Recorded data
^^^^^^^^^^^^^^^^

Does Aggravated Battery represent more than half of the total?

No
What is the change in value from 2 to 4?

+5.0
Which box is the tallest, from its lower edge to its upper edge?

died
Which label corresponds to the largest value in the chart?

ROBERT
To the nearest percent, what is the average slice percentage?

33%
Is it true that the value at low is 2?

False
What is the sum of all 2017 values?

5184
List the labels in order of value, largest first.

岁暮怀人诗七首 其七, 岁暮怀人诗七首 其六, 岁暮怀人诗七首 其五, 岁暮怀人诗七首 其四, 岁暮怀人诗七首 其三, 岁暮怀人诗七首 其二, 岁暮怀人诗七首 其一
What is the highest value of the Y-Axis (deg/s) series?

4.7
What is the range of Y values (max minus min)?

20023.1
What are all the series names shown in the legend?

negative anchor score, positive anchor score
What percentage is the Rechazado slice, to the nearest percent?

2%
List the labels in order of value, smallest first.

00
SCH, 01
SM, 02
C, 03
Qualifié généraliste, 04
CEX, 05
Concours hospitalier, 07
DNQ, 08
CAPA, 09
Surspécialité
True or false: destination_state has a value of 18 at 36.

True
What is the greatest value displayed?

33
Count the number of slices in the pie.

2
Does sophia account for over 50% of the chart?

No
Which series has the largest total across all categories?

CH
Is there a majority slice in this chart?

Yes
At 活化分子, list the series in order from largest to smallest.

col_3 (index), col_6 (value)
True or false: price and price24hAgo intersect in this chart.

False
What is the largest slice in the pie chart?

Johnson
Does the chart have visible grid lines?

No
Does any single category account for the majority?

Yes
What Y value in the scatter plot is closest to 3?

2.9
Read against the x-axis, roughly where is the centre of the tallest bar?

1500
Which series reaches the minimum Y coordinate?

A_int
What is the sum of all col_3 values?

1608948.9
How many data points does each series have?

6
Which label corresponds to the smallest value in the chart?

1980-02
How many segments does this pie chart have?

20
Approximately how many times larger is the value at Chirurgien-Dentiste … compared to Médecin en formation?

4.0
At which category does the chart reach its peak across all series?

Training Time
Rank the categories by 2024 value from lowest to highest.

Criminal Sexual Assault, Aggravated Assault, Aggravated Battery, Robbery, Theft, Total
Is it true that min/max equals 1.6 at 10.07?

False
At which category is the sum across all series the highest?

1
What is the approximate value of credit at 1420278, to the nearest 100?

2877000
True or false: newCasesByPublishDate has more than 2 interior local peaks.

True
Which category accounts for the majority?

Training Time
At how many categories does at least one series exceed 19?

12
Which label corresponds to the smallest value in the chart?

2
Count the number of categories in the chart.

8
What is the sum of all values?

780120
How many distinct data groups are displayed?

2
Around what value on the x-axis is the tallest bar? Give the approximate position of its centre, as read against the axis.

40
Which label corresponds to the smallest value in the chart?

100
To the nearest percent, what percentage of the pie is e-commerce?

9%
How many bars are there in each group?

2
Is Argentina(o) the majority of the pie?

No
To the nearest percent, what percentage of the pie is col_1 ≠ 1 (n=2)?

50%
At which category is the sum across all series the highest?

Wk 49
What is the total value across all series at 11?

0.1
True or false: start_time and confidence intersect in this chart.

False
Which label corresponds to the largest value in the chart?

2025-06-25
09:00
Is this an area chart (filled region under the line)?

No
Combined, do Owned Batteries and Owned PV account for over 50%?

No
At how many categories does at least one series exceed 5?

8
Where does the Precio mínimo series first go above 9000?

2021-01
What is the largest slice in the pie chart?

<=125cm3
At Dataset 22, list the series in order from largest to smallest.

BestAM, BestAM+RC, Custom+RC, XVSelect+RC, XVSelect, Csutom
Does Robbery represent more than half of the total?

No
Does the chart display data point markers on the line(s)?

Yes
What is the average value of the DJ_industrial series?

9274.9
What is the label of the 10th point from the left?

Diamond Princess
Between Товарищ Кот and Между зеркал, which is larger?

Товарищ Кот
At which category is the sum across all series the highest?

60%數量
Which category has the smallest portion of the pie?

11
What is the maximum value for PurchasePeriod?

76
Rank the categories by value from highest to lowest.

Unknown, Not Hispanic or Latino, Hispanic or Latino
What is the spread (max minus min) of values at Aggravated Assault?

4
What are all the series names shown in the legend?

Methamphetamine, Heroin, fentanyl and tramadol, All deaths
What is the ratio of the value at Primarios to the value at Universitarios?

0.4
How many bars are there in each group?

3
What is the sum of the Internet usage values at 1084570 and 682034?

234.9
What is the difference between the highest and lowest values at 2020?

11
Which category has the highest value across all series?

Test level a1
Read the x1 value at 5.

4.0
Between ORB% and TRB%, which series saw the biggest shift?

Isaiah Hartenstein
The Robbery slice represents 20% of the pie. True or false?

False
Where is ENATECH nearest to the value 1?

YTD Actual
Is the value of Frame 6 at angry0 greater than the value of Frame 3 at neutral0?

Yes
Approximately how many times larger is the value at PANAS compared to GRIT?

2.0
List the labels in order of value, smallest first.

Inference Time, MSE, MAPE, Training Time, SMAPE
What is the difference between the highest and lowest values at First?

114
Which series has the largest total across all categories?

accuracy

^^^^^^^^^^^^^^^^

Exercise instructions -
Return each line of the records that contains the word "displayed". Matching is case-sensitive.

Answer to the exercise -
What is the greatest value displayed?
How many distinct data groups are displayed?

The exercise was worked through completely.